Work instructions ▸
The expected output is a copy of every line in the records with the string "down".

Input for this task ▸

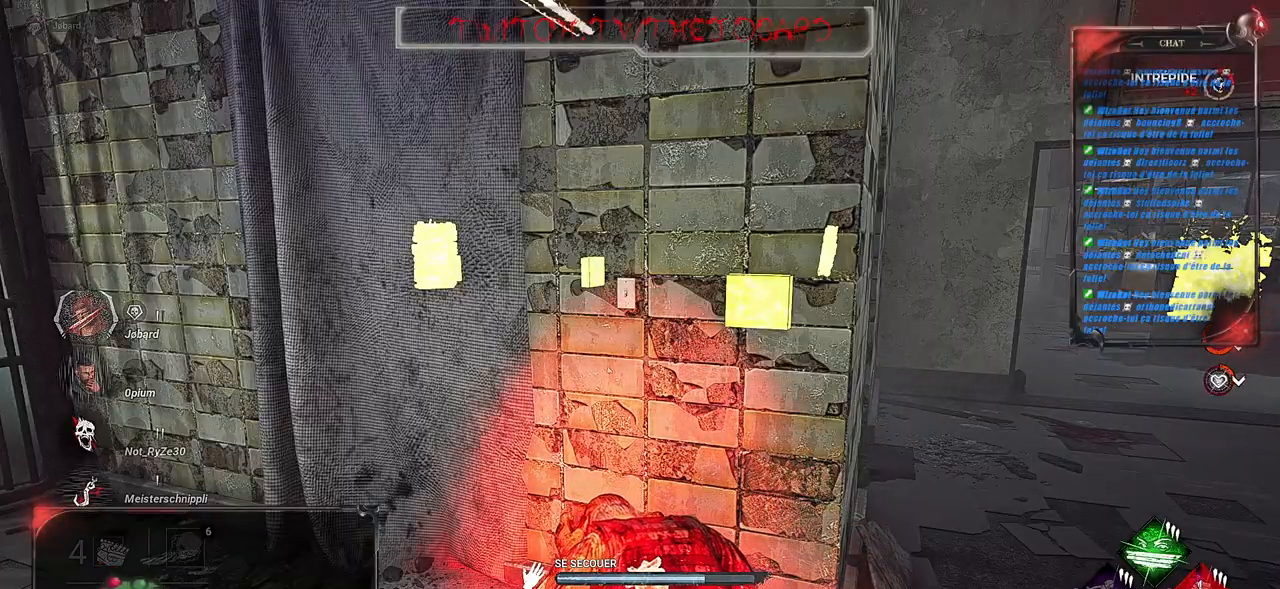
{"keys": [], "mouse": ["left"], "events": []}
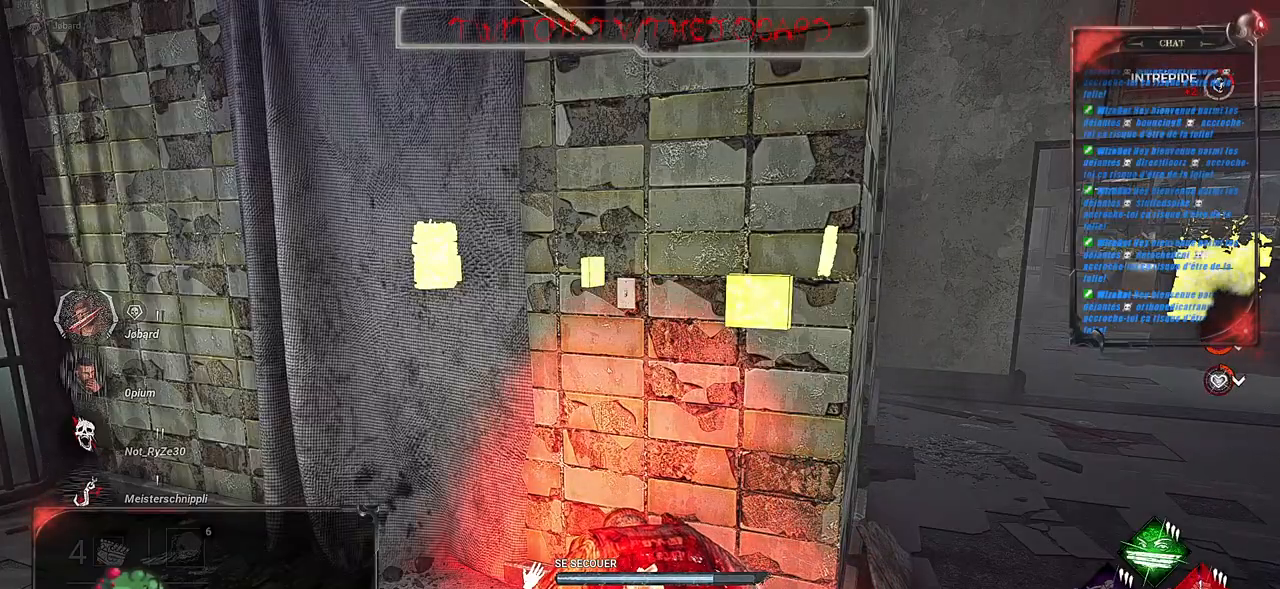
{"keys": [], "mouse": ["left"], "events": []}
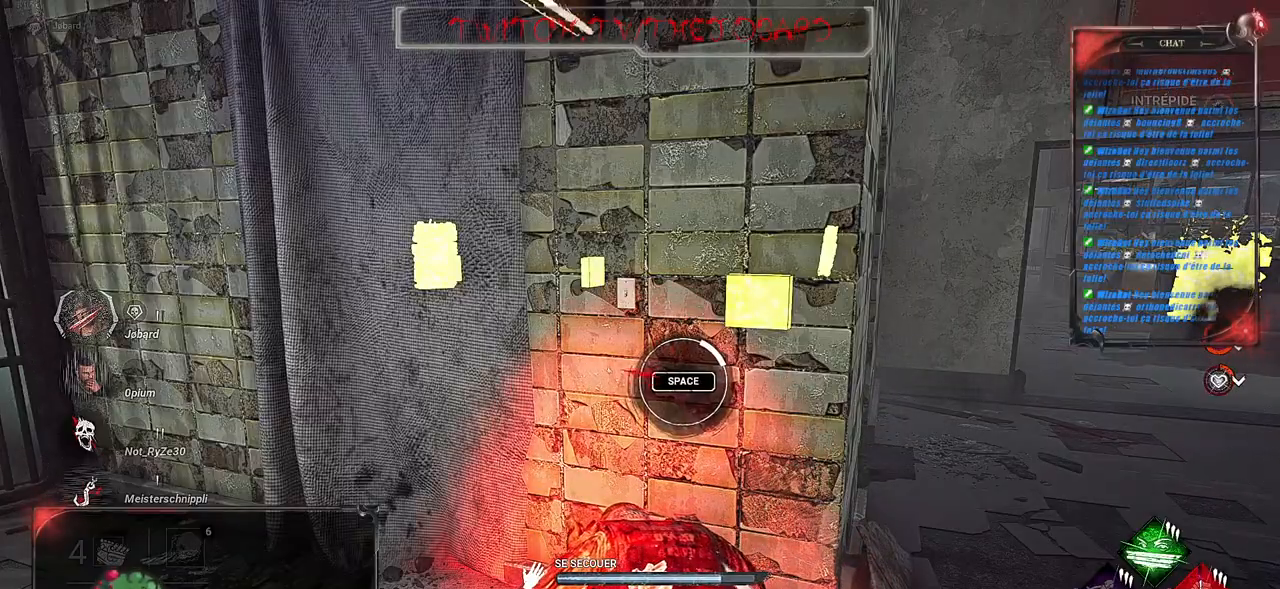
{"keys": [], "mouse": ["left"], "events": []}
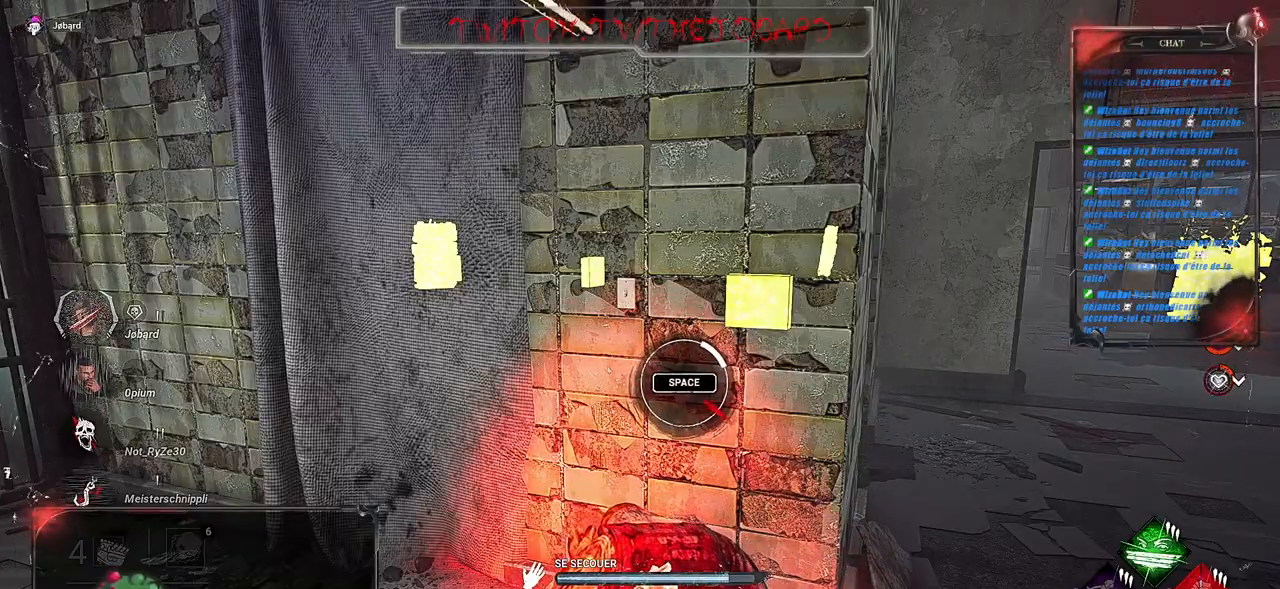
{"keys": [], "mouse": ["left"], "events": [[183, "space", "down"], [333, "space", "up"]]}
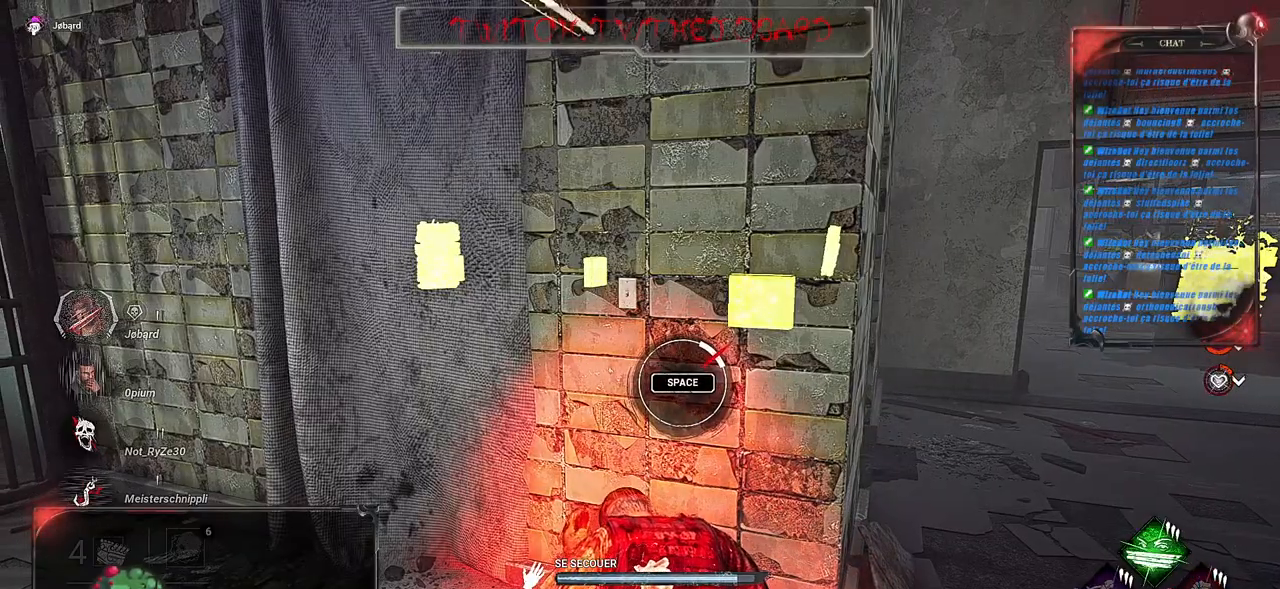
{"keys": [], "mouse": ["left"], "events": []}
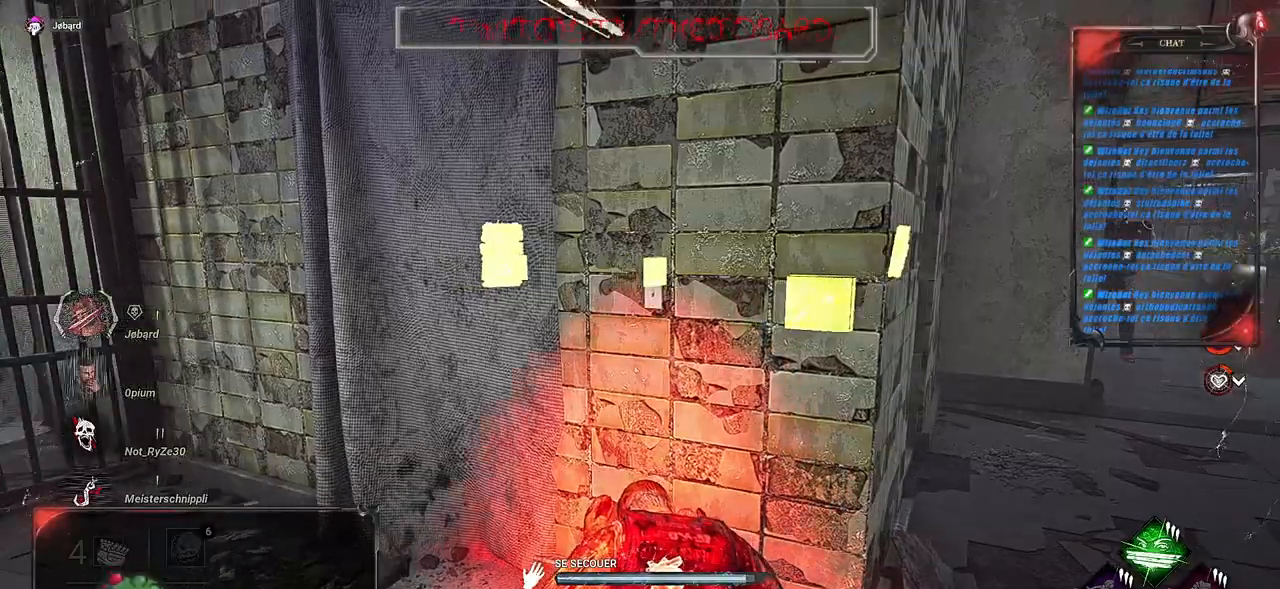
{"keys": [], "mouse": ["left"], "events": []}
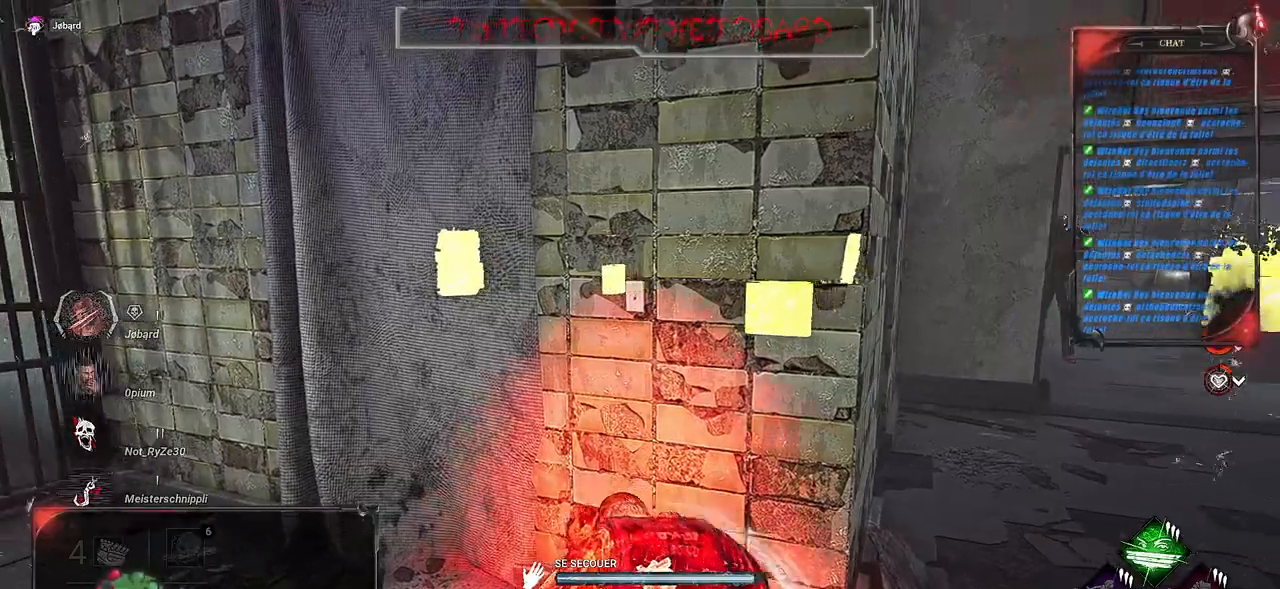
{"keys": ["q", "shift"], "mouse": ["left"], "events": [[317, "shift", "down"], [367, "q", "down"]]}
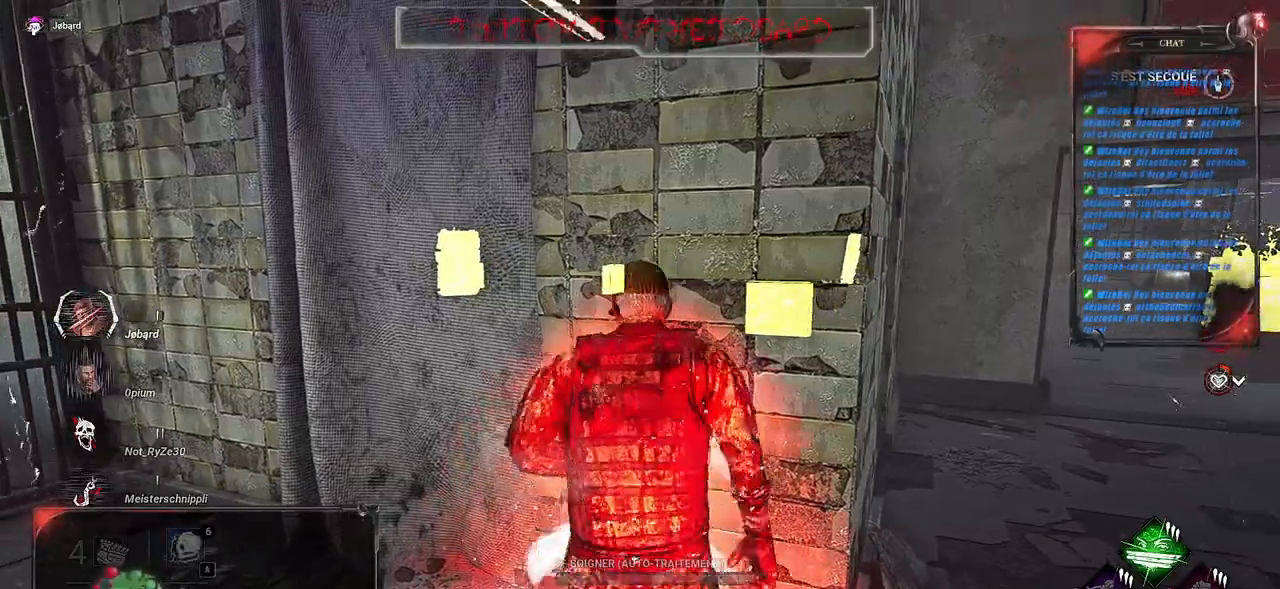
{"keys": ["q", "shift", "z"], "mouse": [], "events": [[133, "mouse_left", "up"], [250, "z", "down"]]}
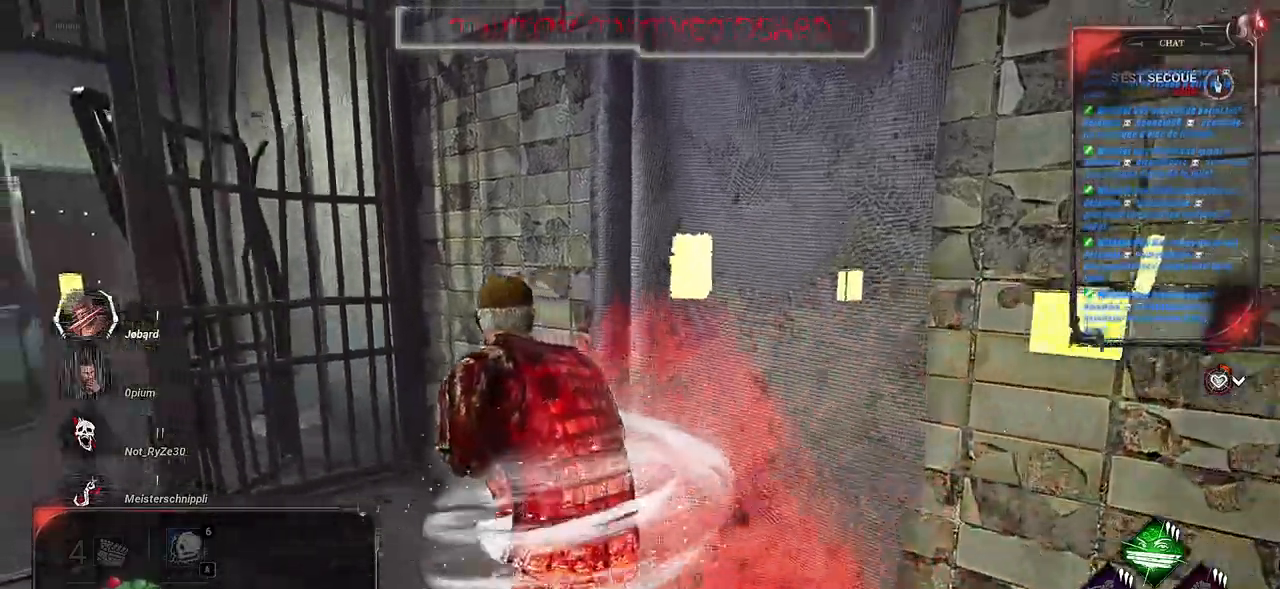
{"keys": ["q", "shift"], "mouse": [], "events": [[217, "z", "up"]]}
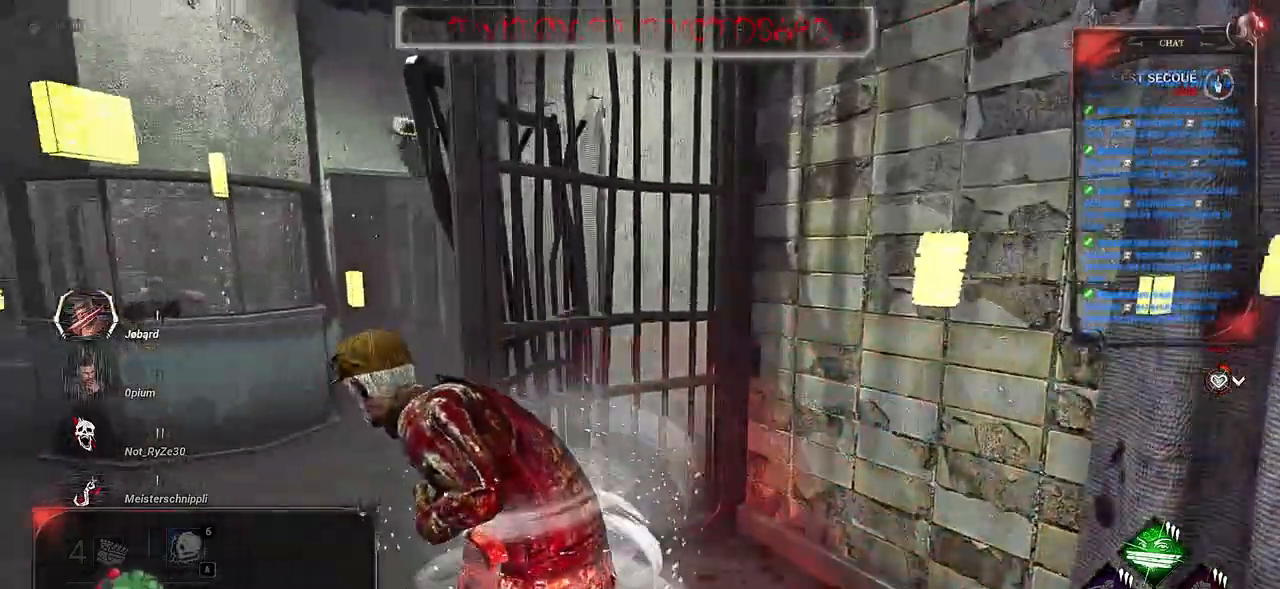
{"keys": ["shift", "z"], "mouse": [], "events": [[67, "z", "down"], [217, "q", "up"]]}
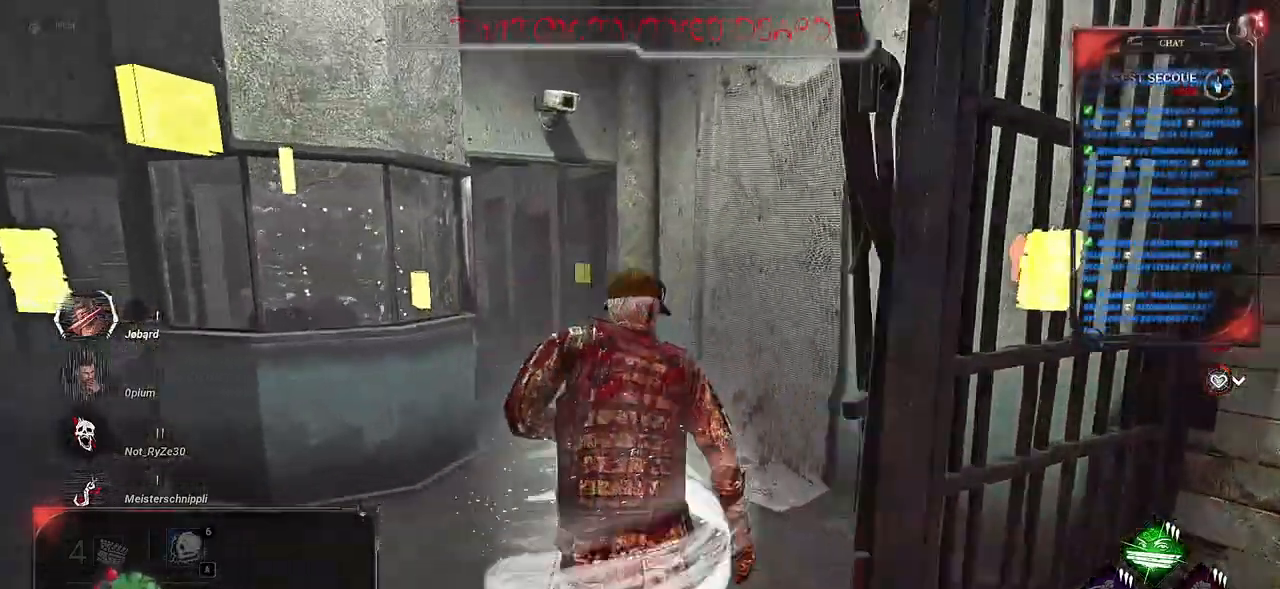
{"keys": ["shift", "z"], "mouse": [], "events": []}
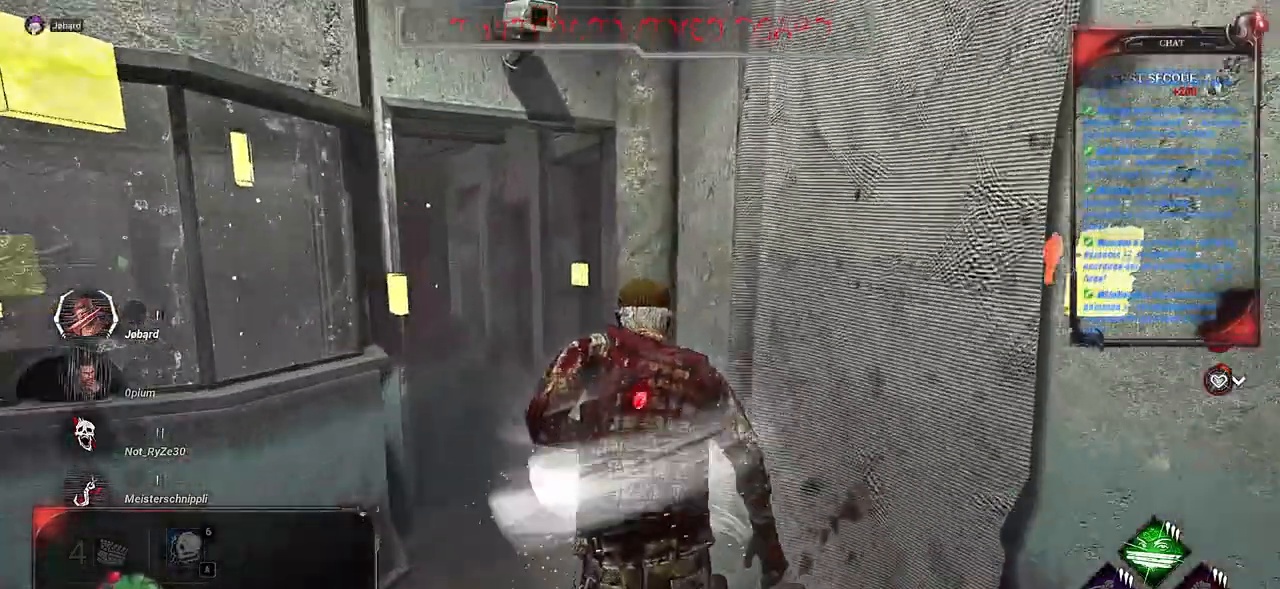
{"keys": ["shift", "z"], "mouse": [], "events": [[200, "q", "down"], [350, "q", "up"]]}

Solution to the problem ▸
{"keys": [], "mouse": ["left"], "events": [[183, "space", "down"], [333, "space", "up"]]}
{"keys": ["q", "shift"], "mouse": ["left"], "events": [[317, "shift", "down"], [367, "q", "down"]]}
{"keys": ["q", "shift", "z"], "mouse": [], "events": [[133, "mouse_left", "up"], [250, "z", "down"]]}
{"keys": ["shift", "z"], "mouse": [], "events": [[67, "z", "down"], [217, "q", "up"]]}
{"keys": ["shift", "z"], "mouse": [], "events": [[200, "q", "down"], [350, "q", "up"]]}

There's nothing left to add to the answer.